Using Subject Spaces for Authority

We want the authority of a user to be dependent of the subject space. So, what we could do is:

Let the authority of a user be determined by anything that exists in the subject space (and not outside). Let the authority of a user be determined by things in the subject space, dependent of the distance.

Abstract

We assume we calculate global authority for a user (u) in the following way:

[a(u) = 1 + \mathrm{influencing_authority}(f_i)]

where (f_i \in \mathrm{created_facts}(u))

We now make this authority subject specific in the following way:

[a(u,f_X) = 1 + \mathrm{influencing_authority}(u,s_i)]

where (s_i) are the subjectspaces that contain fact (f_X). In this document we will describe how we will determine which subjectspaces exist and in which subjectspaces a fact is contained, and how we can calculate the influencing authority of a subject space based on the influencing authority of the facts contained therein.

Terminology

Throughout this document I will try to use the following terms:

  • Authority: This is the braincycles a user gathers, authority is an unit which always refers to something a user has or receives
  • Credibility: this is the braincycles a fact(wheel) gathers, this always refers to something a fact has or receives
  • Topic: new word for subjectspace

Defining a subject space and calculating it's incluencing authority

A subject space is defined by a word, which is also used as a channel title. For instance, this could be 'Ruby' or 'Neuropsychology'. A subject space can contain many channels (all bearing its name). Facts can be contained by none, some, or all of those channels. The amount of relative participation of a fact in a certain subject space (as compared to other subject spaces) defines how much of the influencing authority trickles down.

For instance, when a fact of user u participates in 2 'ruby' channels, and in 3 'dynamic languages' channels, and it has 5 influencing_authority, this fact will contribute 2 to the 'ruby' authority of the user, and '3' to the 'dynamic languages' authority of the user.

More formally:

  • (ch(f)) The channels which contain the fact f
  • (ch(f,s)) The channels in subject space s which contain the fact f
  • (ia(f,u)) influencing authority of the fact f for user u (zero if the user has not created the fact)

We can now define the influencing authority of a user on a subject space:

[ia(s,u) = \sum_{f \in s} \frac{ch(f,s)}{ch(f)} * ia(f,u) ]

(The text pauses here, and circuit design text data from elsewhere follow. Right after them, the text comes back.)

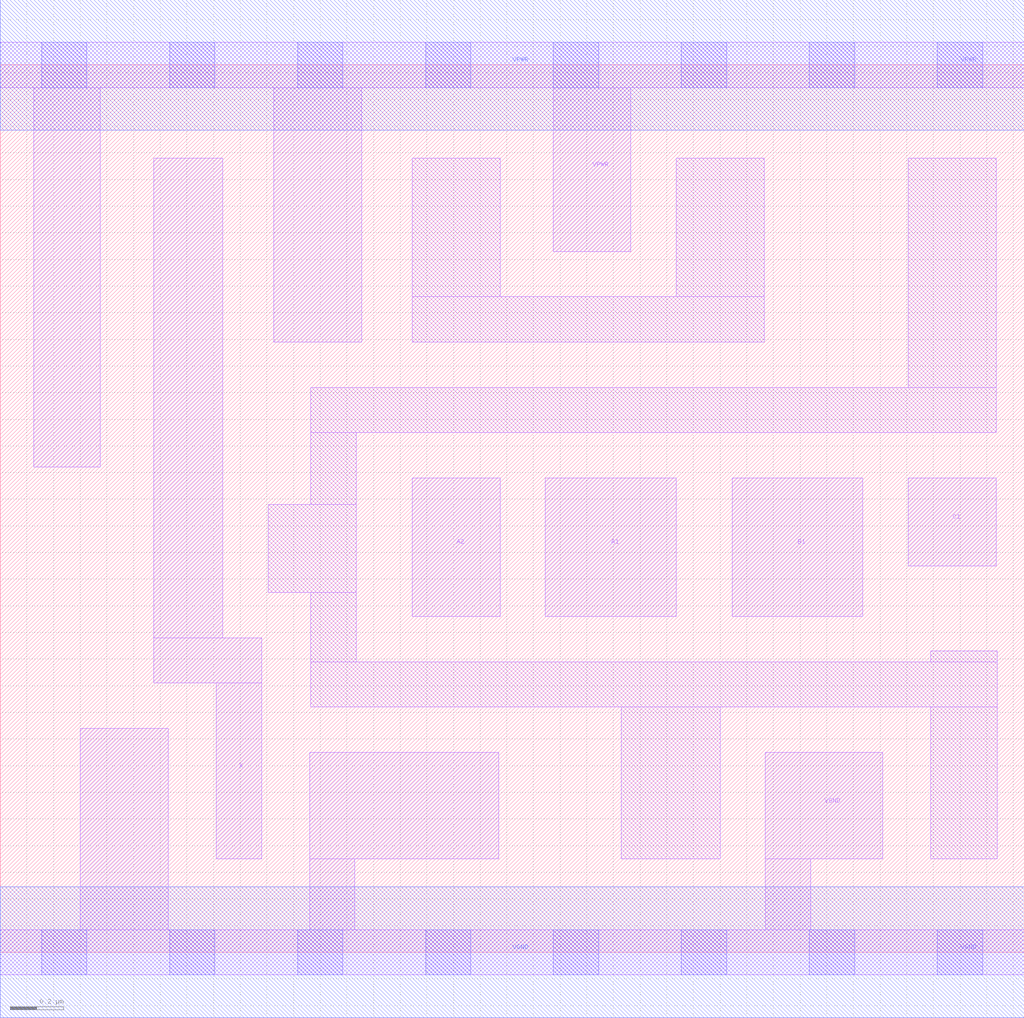
<source format=lef>
# Copyright 2020 The SkyWater PDK Authors
#
# Licensed under the Apache License, Version 2.0 (the "License");
# you may not use this file except in compliance with the License.
# You may obtain a copy of the License at
#
#     https://www.apache.org/licenses/LICENSE-2.0
#
# Unless required by applicable law or agreed to in writing, software
# distributed under the License is distributed on an "AS IS" BASIS,
# WITHOUT WARRANTIES OR CONDITIONS OF ANY KIND, either express or implied.
# See the License for the specific language governing permissions and
# limitations under the License.
#
# SPDX-License-Identifier: Apache-2.0

VERSION 5.7 ;
  NAMESCASESENSITIVE ON ;
  NOWIREEXTENSIONATPIN ON ;
  DIVIDERCHAR "/" ;
  BUSBITCHARS "[]" ;
UNITS
  DATABASE MICRONS 200 ;
END UNITS
MACRO sky130_fd_sc_ls__a211o_2
  CLASS CORE ;
  SOURCE USER ;
  FOREIGN sky130_fd_sc_ls__a211o_2 ;
  ORIGIN  0.000000  0.000000 ;
  SIZE  3.840000 BY  3.330000 ;
  SYMMETRY X Y ;
  SITE unit ;
  PIN A1
    ANTENNAGATEAREA  0.261000 ;
    DIRECTION INPUT ;
    USE SIGNAL ;
    PORT
      LAYER li1 ;
        RECT 2.045000 1.260000 2.535000 1.780000 ;
    END
  END A1
  PIN A2
    ANTENNAGATEAREA  0.261000 ;
    DIRECTION INPUT ;
    USE SIGNAL ;
    PORT
      LAYER li1 ;
        RECT 1.545000 1.260000 1.875000 1.780000 ;
    END
  END A2
  PIN B1
    ANTENNAGATEAREA  0.261000 ;
    DIRECTION INPUT ;
    USE SIGNAL ;
    PORT
      LAYER li1 ;
        RECT 2.745000 1.260000 3.235000 1.780000 ;
    END
  END B1
  PIN C1
    ANTENNAGATEAREA  0.261000 ;
    DIRECTION INPUT ;
    USE SIGNAL ;
    PORT
      LAYER li1 ;
        RECT 3.405000 1.450000 3.735000 1.780000 ;
    END
  END C1
  PIN X
    ANTENNADIFFAREA  0.543200 ;
    DIRECTION OUTPUT ;
    USE SIGNAL ;
    PORT
      LAYER li1 ;
        RECT 0.575000 1.010000 0.980000 1.180000 ;
        RECT 0.575000 1.180000 0.835000 2.980000 ;
        RECT 0.810000 0.350000 0.980000 1.010000 ;
    END
  END X
  PIN VGND
    DIRECTION INOUT ;
    SHAPE ABUTMENT ;
    USE GROUND ;
    PORT
      LAYER li1 ;
        RECT 0.000000 -0.085000 3.840000 0.085000 ;
        RECT 0.300000  0.085000 0.630000 0.840000 ;
        RECT 1.160000  0.085000 1.330000 0.350000 ;
        RECT 1.160000  0.350000 1.870000 0.750000 ;
        RECT 2.870000  0.085000 3.040000 0.350000 ;
        RECT 2.870000  0.350000 3.310000 0.750000 ;
      LAYER mcon ;
        RECT 0.155000 -0.085000 0.325000 0.085000 ;
        RECT 0.635000 -0.085000 0.805000 0.085000 ;
        RECT 1.115000 -0.085000 1.285000 0.085000 ;
        RECT 1.595000 -0.085000 1.765000 0.085000 ;
        RECT 2.075000 -0.085000 2.245000 0.085000 ;
        RECT 2.555000 -0.085000 2.725000 0.085000 ;
        RECT 3.035000 -0.085000 3.205000 0.085000 ;
        RECT 3.515000 -0.085000 3.685000 0.085000 ;
      LAYER met1 ;
        RECT 0.000000 -0.245000 3.840000 0.245000 ;
    END
  END VGND
  PIN VPWR
    DIRECTION INOUT ;
    SHAPE ABUTMENT ;
    USE POWER ;
    PORT
      LAYER li1 ;
        RECT 0.000000 3.245000 3.840000 3.415000 ;
        RECT 0.125000 1.820000 0.375000 3.245000 ;
        RECT 1.025000 2.290000 1.355000 3.245000 ;
        RECT 2.075000 2.630000 2.365000 3.245000 ;
      LAYER mcon ;
        RECT 0.155000 3.245000 0.325000 3.415000 ;
        RECT 0.635000 3.245000 0.805000 3.415000 ;
        RECT 1.115000 3.245000 1.285000 3.415000 ;
        RECT 1.595000 3.245000 1.765000 3.415000 ;
        RECT 2.075000 3.245000 2.245000 3.415000 ;
        RECT 2.555000 3.245000 2.725000 3.415000 ;
        RECT 3.035000 3.245000 3.205000 3.415000 ;
        RECT 3.515000 3.245000 3.685000 3.415000 ;
      LAYER met1 ;
        RECT 0.000000 3.085000 3.840000 3.575000 ;
    END
  END VPWR
  OBS
    LAYER li1 ;
      RECT 1.005000 1.350000 1.335000 1.680000 ;
      RECT 1.165000 0.920000 3.740000 1.090000 ;
      RECT 1.165000 1.090000 1.335000 1.350000 ;
      RECT 1.165000 1.680000 1.335000 1.950000 ;
      RECT 1.165000 1.950000 3.735000 2.120000 ;
      RECT 1.545000 2.290000 2.865000 2.460000 ;
      RECT 1.545000 2.460000 1.875000 2.980000 ;
      RECT 2.330000 0.350000 2.700000 0.920000 ;
      RECT 2.535000 2.460000 2.865000 2.980000 ;
      RECT 3.405000 2.120000 3.735000 2.980000 ;
      RECT 3.490000 0.350000 3.740000 0.920000 ;
      RECT 3.490000 1.090000 3.740000 1.130000 ;
  END
END sky130_fd_sc_ls__a211o_2

</source>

Calculating the credibility of a fact based on its believers

When we now want to calculate the credibility of a fact we can do the same thing backwards. We look in which subject spaces the fact is contained, and take a weigthed average per believer of its authority in those respective subject spaces. So:

[c(f) = \sum_{u \in \mathrm{opiniated}}\sum_{s \in \mathrm{containing subject spaces}} \frac{ch(f,s)}{ch(f)} * a(s,u) ]

Open issues:

  • when is a fact 'in' a channel? Is this only true if it is explicitly added? Or also if its in there because of its subchannels?
  • should we also look at the proportion (number of channels a fact is in for a certain subject space)/(number of channels in the subject space)?
  • in which topic is a factrelation? The topic of its to_fact? or from_fact?